■ Requirements
Please extend the article on the lifecycle cost of colored street furniture, picking up after its last sentence.

The TCO of Color: How a Smart Specification Reduces Lifecycle Costs
The true cost of street furniture is not the purchase price, but the sum of maintenance, repairs and replacement over its entire lifetime. A smart design, based on sustainable asset management, is the key to a lower Total Cost of Ownership (TCO).
Summary
Discover how to maximize the lifespan of colored urban furniture and minimize management costs by making the right choices in material, coating and design from the start. We provide concrete tools to reduce the Total Cost of Ownership (TCO) and safeguard the value of your investment. How do you ensure that a design decision made today does not become an unexpected budgetary surprise in ten years?
Design Not for the Inauguration, but for the Next 15 Years
Every public‑space project enjoys a ceremonial unveiling. But the real test is not day one — it is the thousands of days after: rain, sun, heavy use, road salt, and potential vandalism. Focusing solely on the initial purchase price inevitably leads to high and unpredictable long-term costs..

Rows from a dataset

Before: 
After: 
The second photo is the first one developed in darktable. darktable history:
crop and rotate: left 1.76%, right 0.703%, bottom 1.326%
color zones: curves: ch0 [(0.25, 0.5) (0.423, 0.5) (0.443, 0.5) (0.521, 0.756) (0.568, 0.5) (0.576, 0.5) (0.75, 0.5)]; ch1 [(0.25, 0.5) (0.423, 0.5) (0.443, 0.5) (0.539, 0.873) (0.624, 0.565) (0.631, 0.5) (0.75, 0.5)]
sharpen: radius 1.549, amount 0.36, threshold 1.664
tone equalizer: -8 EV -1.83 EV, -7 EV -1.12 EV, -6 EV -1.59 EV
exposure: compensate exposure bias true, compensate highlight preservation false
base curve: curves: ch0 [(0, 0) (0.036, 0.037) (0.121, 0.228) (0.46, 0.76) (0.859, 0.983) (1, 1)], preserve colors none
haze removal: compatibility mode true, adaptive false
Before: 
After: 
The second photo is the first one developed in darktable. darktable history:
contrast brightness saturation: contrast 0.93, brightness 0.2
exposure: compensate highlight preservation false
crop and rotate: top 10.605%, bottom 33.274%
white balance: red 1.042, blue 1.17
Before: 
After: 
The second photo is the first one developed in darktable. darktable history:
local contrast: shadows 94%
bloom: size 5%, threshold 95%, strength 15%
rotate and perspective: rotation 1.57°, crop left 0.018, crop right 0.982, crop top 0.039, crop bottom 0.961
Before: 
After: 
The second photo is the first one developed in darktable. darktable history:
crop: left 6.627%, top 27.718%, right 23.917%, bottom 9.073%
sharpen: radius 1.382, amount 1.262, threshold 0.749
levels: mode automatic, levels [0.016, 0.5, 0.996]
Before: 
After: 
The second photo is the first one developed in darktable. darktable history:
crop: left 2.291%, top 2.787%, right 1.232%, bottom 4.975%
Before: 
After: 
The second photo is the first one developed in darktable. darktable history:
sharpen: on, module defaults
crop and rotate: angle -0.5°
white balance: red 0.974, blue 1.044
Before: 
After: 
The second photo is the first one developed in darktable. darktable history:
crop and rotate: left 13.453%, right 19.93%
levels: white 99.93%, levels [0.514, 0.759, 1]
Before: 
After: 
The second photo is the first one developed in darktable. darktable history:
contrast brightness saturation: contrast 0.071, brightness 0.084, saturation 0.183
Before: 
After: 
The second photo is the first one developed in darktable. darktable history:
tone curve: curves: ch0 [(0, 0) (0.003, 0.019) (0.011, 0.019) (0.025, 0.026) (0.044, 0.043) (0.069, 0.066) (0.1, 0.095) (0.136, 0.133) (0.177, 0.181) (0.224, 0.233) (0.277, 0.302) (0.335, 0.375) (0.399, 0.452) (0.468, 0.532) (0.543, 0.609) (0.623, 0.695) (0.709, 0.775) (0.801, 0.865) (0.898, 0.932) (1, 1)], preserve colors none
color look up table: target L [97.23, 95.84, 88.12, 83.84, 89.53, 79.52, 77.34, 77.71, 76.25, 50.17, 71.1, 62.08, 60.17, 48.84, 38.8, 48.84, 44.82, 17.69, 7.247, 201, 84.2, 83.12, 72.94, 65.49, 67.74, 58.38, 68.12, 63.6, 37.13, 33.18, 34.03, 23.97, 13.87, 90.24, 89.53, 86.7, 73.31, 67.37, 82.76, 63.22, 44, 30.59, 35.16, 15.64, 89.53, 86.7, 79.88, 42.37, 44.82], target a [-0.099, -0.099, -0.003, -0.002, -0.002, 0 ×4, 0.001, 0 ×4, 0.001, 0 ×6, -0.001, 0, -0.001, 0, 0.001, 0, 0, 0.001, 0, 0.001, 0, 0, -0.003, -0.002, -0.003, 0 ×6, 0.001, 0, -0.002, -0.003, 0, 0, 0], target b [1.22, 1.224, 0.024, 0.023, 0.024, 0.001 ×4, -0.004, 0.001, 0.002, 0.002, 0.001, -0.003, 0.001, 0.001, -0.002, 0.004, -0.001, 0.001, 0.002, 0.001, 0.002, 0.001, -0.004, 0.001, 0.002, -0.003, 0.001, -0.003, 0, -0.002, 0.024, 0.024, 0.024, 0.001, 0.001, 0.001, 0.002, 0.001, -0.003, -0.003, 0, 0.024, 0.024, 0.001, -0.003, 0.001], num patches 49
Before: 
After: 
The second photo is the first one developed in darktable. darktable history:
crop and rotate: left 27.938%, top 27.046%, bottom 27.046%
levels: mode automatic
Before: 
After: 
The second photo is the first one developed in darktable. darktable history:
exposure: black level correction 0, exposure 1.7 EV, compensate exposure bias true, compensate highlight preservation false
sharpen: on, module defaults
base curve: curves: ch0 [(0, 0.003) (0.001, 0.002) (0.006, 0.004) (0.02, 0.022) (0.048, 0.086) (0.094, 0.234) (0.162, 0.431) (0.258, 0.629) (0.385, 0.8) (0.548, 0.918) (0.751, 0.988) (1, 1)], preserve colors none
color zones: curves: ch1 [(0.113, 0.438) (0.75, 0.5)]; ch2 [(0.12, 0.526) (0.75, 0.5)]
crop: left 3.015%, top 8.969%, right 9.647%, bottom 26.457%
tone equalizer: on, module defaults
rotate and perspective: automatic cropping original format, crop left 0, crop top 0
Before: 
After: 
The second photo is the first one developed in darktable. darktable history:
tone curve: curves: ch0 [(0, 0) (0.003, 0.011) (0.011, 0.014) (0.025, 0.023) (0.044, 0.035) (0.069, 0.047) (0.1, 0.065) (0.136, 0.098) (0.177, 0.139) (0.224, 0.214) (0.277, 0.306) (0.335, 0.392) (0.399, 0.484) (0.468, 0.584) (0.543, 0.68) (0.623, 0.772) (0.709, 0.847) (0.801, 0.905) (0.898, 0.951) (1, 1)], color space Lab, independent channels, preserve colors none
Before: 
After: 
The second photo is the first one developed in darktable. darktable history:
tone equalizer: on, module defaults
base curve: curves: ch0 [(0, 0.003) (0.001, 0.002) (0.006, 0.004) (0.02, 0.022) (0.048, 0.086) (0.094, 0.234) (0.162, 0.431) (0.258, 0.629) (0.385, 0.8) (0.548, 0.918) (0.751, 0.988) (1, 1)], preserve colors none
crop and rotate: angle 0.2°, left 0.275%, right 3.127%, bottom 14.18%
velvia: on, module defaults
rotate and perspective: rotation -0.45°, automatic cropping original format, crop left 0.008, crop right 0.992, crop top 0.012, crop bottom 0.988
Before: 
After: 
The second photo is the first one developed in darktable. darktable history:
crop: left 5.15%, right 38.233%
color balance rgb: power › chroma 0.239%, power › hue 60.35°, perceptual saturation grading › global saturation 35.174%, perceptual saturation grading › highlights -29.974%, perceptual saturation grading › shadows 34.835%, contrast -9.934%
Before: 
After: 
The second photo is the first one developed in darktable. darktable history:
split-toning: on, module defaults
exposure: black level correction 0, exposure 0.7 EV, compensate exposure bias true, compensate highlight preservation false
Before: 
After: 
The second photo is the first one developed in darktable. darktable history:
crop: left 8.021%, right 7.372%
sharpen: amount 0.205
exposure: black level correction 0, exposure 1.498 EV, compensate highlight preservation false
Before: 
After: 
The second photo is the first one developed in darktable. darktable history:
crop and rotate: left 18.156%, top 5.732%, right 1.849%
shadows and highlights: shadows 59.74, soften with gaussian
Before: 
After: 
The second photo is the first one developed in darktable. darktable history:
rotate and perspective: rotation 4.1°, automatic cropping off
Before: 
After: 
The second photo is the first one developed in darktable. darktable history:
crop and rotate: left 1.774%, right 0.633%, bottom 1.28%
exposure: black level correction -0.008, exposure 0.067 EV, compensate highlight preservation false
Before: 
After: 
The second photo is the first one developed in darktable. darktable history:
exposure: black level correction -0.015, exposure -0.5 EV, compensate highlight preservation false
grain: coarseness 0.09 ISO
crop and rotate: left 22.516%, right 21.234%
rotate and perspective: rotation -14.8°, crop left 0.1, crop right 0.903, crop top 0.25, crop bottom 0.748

■ Answer to the problem
The only way to work sustainably and cost‑effectively is to reverse the process. Begin not with aesthetics, but with the end: management, maintenance, and reparability. Ask yourself these three questions before you choose a single color.
1. How do we guarantee long-term color quality and structural integrity?
The greatest threat to urban furniture in our regions is corrosion, often hidden initially from the inside. A “beautiful” color that begins to flake after three winters due to hidden rust is a capital mistake rooted in a wrong technical specification.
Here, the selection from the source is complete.